Assigned task → Copy the records below word for word, leaving out nothing.

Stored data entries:
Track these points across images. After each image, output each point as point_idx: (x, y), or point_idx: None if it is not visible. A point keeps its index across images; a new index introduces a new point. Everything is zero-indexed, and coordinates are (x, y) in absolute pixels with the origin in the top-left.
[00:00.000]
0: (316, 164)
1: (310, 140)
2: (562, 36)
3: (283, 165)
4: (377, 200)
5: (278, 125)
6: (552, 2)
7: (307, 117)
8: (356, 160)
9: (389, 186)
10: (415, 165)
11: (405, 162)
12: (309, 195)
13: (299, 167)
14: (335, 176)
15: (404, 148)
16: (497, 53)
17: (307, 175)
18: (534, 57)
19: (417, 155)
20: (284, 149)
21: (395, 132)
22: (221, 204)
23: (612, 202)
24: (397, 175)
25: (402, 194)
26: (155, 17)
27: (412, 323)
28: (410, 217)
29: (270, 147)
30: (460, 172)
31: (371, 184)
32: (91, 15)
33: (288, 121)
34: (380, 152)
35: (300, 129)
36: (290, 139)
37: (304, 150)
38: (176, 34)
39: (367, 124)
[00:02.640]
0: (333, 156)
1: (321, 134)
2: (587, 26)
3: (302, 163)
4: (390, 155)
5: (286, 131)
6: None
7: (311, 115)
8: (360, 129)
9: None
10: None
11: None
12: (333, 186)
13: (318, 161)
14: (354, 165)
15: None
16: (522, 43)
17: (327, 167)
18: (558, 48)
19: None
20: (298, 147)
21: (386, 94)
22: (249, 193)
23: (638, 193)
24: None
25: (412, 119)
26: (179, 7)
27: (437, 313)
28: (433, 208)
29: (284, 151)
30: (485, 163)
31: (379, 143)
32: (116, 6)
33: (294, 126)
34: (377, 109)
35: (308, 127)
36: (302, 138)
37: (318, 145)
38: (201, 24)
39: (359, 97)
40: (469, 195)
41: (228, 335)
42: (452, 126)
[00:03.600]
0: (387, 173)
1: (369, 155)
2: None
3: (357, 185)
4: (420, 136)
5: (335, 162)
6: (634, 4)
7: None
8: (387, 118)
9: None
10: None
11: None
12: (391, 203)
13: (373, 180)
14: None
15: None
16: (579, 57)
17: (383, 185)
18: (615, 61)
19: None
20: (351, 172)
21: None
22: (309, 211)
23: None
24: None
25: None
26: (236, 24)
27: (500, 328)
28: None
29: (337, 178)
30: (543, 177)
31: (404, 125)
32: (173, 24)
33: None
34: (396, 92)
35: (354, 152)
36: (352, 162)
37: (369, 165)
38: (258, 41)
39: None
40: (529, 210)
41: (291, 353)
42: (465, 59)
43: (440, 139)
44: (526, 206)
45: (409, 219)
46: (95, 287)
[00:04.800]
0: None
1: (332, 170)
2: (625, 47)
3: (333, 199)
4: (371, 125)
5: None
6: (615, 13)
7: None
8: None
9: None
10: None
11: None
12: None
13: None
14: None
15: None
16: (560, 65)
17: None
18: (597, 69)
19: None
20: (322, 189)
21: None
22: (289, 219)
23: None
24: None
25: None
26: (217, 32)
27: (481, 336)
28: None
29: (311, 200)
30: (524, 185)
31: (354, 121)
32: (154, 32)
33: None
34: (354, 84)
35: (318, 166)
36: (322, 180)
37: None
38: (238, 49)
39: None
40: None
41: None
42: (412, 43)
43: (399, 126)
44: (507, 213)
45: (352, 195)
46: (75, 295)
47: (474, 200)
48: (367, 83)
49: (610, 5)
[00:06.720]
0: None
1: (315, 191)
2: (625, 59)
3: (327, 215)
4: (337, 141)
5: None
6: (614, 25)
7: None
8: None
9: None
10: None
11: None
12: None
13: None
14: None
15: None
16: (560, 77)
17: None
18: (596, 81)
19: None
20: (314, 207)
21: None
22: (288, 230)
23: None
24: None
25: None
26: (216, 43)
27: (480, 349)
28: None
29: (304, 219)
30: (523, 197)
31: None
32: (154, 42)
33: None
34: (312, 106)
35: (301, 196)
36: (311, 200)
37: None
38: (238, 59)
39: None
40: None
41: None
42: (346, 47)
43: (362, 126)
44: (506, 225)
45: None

Task solution →
Track these points across images. After each image, output each point as point_idx: (x, y), or point_idx: None if it is not visible. A point keeps its index across images; a new index introduces a new point. Everything is zero-indexed, and coordinates are (x, y) in absolute pixels with the origin in the top-left.
[00:00.000]
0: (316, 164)
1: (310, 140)
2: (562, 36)
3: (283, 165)
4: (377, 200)
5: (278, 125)
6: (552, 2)
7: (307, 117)
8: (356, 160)
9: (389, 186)
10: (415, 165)
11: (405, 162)
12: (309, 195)
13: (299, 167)
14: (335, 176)
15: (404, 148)
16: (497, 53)
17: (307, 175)
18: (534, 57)
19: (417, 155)
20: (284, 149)
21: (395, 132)
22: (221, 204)
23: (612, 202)
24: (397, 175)
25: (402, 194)
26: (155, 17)
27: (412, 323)
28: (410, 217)
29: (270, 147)
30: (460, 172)
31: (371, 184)
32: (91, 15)
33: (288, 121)
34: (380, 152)
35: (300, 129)
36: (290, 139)
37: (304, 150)
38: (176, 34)
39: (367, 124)
[00:02.640]
0: (333, 156)
1: (321, 134)
2: (587, 26)
3: (302, 163)
4: (390, 155)
5: (286, 131)
6: None
7: (311, 115)
8: (360, 129)
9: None
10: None
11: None
12: (333, 186)
13: (318, 161)
14: (354, 165)
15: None
16: (522, 43)
17: (327, 167)
18: (558, 48)
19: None
20: (298, 147)
21: (386, 94)
22: (249, 193)
23: (638, 193)
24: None
25: (412, 119)
26: (179, 7)
27: (437, 313)
28: (433, 208)
29: (284, 151)
30: (485, 163)
31: (379, 143)
32: (116, 6)
33: (294, 126)
34: (377, 109)
35: (308, 127)
36: (302, 138)
37: (318, 145)
38: (201, 24)
39: (359, 97)
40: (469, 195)
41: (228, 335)
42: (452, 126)
[00:03.600]
0: (387, 173)
1: (369, 155)
2: None
3: (357, 185)
4: (420, 136)
5: (335, 162)
6: (634, 4)
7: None
8: (387, 118)
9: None
10: None
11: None
12: (391, 203)
13: (373, 180)
14: None
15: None
16: (579, 57)
17: (383, 185)
18: (615, 61)
19: None
20: (351, 172)
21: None
22: (309, 211)
23: None
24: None
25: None
26: (236, 24)
27: (500, 328)
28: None
29: (337, 178)
30: (543, 177)
31: (404, 125)
32: (173, 24)
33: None
34: (396, 92)
35: (354, 152)
36: (352, 162)
37: (369, 165)
38: (258, 41)
39: None
40: (529, 210)
41: (291, 353)
42: (465, 59)
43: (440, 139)
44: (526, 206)
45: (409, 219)
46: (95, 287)
[00:04.800]
0: None
1: (332, 170)
2: (625, 47)
3: (333, 199)
4: (371, 125)
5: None
6: (615, 13)
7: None
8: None
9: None
10: None
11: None
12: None
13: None
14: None
15: None
16: (560, 65)
17: None
18: (597, 69)
19: None
20: (322, 189)
21: None
22: (289, 219)
23: None
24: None
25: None
26: (217, 32)
27: (481, 336)
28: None
29: (311, 200)
30: (524, 185)
31: (354, 121)
32: (154, 32)
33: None
34: (354, 84)
35: (318, 166)
36: (322, 180)
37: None
38: (238, 49)
39: None
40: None
41: None
42: (412, 43)
43: (399, 126)
44: (507, 213)
45: (352, 195)
46: (75, 295)
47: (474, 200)
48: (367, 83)
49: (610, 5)
[00:06.720]
0: None
1: (315, 191)
2: (625, 59)
3: (327, 215)
4: (337, 141)
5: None
6: (614, 25)
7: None
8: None
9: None
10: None
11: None
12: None
13: None
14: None
15: None
16: (560, 77)
17: None
18: (596, 81)
19: None
20: (314, 207)
21: None
22: (288, 230)
23: None
24: None
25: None
26: (216, 43)
27: (480, 349)
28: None
29: (304, 219)
30: (523, 197)
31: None
32: (154, 42)
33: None
34: (312, 106)
35: (301, 196)
36: (311, 200)
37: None
38: (238, 59)
39: None
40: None
41: None
42: (346, 47)
43: (362, 126)
44: (506, 225)
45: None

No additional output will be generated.